* [PROBLEM TO WORK ON] Once the line containing "(IHC) of benign" is found in the records below, return it and each following line exactly, up to and including the line containing "expression analysis of", and nothing else.
Start of Block
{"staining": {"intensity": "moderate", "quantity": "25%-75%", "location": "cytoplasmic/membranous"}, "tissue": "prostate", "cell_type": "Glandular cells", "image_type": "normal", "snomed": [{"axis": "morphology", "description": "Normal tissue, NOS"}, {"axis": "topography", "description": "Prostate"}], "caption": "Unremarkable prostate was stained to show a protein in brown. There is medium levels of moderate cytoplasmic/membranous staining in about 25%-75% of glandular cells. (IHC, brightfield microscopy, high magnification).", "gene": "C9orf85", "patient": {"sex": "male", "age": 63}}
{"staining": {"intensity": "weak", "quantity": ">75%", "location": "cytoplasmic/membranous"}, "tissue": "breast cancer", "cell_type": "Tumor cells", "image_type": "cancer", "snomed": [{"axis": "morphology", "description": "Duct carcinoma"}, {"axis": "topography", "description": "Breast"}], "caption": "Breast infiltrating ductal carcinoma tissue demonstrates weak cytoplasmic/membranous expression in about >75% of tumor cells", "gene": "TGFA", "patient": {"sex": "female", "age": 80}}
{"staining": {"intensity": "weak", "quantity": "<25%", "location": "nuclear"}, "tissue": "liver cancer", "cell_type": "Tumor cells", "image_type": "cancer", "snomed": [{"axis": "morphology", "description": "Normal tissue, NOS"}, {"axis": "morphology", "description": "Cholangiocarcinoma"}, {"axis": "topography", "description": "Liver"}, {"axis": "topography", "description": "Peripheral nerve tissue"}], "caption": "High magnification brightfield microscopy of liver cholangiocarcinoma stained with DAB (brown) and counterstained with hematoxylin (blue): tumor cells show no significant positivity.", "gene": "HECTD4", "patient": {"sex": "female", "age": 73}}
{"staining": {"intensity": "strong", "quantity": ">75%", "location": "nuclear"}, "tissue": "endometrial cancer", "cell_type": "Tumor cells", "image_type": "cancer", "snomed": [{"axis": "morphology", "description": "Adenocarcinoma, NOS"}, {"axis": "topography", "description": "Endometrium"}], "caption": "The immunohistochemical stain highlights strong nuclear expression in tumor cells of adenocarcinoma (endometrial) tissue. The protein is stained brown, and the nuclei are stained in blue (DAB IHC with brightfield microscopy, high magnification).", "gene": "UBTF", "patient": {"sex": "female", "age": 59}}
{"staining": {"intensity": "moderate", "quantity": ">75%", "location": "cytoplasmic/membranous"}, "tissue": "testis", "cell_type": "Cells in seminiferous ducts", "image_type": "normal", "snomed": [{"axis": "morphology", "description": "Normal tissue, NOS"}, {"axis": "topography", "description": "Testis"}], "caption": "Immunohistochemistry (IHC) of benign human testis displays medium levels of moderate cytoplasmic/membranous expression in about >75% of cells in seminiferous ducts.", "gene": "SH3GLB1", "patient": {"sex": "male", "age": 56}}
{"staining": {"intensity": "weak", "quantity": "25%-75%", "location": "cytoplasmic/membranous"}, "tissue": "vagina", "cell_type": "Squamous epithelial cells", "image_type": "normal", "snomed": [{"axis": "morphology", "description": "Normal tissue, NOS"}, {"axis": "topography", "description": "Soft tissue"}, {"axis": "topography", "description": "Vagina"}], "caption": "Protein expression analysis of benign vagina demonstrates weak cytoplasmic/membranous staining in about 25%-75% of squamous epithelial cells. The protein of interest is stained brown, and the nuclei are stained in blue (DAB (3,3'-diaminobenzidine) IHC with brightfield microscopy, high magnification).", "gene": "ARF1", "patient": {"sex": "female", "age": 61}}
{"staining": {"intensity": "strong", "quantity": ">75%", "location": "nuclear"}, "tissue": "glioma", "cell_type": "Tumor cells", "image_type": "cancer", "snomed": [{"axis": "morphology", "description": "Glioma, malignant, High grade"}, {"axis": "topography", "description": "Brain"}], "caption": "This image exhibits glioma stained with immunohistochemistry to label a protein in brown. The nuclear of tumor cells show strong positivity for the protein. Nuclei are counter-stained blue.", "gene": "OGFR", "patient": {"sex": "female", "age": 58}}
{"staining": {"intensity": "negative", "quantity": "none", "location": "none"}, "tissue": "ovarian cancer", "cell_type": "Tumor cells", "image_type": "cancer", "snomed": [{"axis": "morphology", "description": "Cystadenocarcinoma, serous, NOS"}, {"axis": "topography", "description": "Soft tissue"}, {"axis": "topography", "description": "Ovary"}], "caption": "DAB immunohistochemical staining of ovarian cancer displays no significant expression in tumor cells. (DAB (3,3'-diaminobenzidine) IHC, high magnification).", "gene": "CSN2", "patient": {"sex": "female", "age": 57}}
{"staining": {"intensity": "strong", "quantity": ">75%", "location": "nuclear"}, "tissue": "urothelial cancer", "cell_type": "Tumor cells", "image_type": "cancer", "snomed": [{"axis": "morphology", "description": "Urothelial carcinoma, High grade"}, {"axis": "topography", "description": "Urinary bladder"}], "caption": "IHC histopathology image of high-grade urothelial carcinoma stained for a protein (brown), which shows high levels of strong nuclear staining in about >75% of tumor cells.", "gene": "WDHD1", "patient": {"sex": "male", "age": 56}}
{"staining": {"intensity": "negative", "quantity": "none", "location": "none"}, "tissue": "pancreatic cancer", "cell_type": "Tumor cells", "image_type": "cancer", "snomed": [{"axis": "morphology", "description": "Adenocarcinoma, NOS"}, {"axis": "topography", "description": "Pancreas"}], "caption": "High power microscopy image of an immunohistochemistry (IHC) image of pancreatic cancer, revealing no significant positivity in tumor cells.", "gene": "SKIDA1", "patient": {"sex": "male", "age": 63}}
End of Block
* [ANSWER BOX]
{"staining": {"intensity": "moderate", "quantity": ">75%", "location": "cytoplasmic/membranous"}, "tissue": "testis", "cell_type": "Cells in seminiferous ducts", "image_type": "normal", "snomed": [{"axis": "morphology", "description": "Normal tissue, NOS"}, {"axis": "topography", "description": "Testis"}], "caption": "Immunohistochemistry (IHC) of benign human testis displays medium levels of moderate cytoplasmic/membranous expression in about >75% of cells in seminiferous ducts.", "gene": "SH3GLB1", "patient": {"sex": "male", "age": 56}}
{"staining": {"intensity": "weak", "quantity": "25%-75%", "location": "cytoplasmic/membranous"}, "tissue": "vagina", "cell_type": "Squamous epithelial cells", "image_type": "normal", "snomed": [{"axis": "morphology", "description": "Normal tissue, NOS"}, {"axis": "topography", "description": "Soft tissue"}, {"axis": "topography", "description": "Vagina"}], "caption": "Protein expression analysis of benign vagina demonstrates weak cytoplasmic/membranous staining in about 25%-75% of squamous epithelial cells. The protein of interest is stained brown, and the nuclei are stained in blue (DAB (3,3'-diaminobenzidine) IHC with brightfield microscopy, high magnification).", "gene": "ARF1", "patient": {"sex": "female", "age": 61}}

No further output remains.